On 06/02/2013 03:44 PM, Brian Anderson wrote:
On 06/01/2013 11:49 PM, Matthieu Monrocq wrote:
On Sat, Jun 1, 2013 at 8:35 PM, Vadim <vadi...@gmail.com
<mailto:vadi...@gmail.com>> wrote:
On Sat, Jun 1, 2013 at 7:47 AM, Matthieu Monrocq
<matthieu.monr...@gmail.com <mailto:matthieu.monr...@gmail.com>>
wrote:
1. Futures use a custom free-list allocator for
performance.
I don't see why Futures could not be allocated on the stack ?
Since Rust is move aware and has value types, it seems to me
this should be possible.
Because I/O manager needs to know where that future is in order
to fill in the result.
Perhaps it's possible to have a stack-allocated future objects
that consist of just a raw pointer to a block owned by the I/O
manager. But these would need to have by-move semantics in order
to emulate behavior of unique pointers. I am not entirely sure
how by-move vs by-copy is decided, but according to this
<http://static.rust-lang.org/doc/rust.html#moved-and-copied-types> Rust
would choose by-copy.
Vadim
Actually, I was more thinking of reserving space on the stack for the
return value and have to IO layer write directly into that space
(akin to C++'s Return Value Optimization).
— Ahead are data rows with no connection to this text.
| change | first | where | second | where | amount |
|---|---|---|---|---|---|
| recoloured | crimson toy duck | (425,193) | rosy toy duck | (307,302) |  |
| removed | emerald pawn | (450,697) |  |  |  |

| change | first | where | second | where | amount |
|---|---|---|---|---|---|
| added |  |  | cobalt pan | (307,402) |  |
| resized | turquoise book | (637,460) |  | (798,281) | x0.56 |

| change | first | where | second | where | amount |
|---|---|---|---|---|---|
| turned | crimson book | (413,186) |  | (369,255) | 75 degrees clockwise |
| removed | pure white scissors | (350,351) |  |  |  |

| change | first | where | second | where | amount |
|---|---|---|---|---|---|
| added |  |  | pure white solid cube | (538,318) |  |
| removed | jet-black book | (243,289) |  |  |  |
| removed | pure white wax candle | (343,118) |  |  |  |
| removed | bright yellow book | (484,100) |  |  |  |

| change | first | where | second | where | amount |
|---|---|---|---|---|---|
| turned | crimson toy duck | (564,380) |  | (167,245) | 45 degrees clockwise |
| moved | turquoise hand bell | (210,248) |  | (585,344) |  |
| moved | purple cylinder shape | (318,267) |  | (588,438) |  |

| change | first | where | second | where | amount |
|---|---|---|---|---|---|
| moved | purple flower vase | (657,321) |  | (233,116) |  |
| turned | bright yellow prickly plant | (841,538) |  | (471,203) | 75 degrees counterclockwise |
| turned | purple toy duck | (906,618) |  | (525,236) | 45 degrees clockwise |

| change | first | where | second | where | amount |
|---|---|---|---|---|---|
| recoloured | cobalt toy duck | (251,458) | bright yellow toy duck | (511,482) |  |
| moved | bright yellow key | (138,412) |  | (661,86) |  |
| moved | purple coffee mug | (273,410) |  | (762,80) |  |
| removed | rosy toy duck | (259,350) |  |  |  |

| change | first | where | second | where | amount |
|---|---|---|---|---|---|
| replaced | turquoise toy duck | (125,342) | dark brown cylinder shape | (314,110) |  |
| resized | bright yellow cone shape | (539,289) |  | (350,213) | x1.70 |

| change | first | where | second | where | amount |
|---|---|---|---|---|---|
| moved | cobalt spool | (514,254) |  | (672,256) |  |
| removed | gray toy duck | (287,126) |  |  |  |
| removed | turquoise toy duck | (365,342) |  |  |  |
However I might be stumbling on ABI issues here, since it essentially
means that the compiler transforms "Args... -> ~Future" into
"Args..., &mut Future -> ()".
In some scenarios it could be an important optimization to let async
results be written directly into the stack, but this requires further
safety guarantees that the receiver can't move from the stack, as you
say. That strikes me more as a fork/join style computation - which may
be an appropriate solution here - but I wouldn't want to couple
general-purpose futures to stack-discipline.
One other note. I expect Future return values to still be written `->
Future`. The allocation they require is an internal implementation
detail - they don't need an extra ~.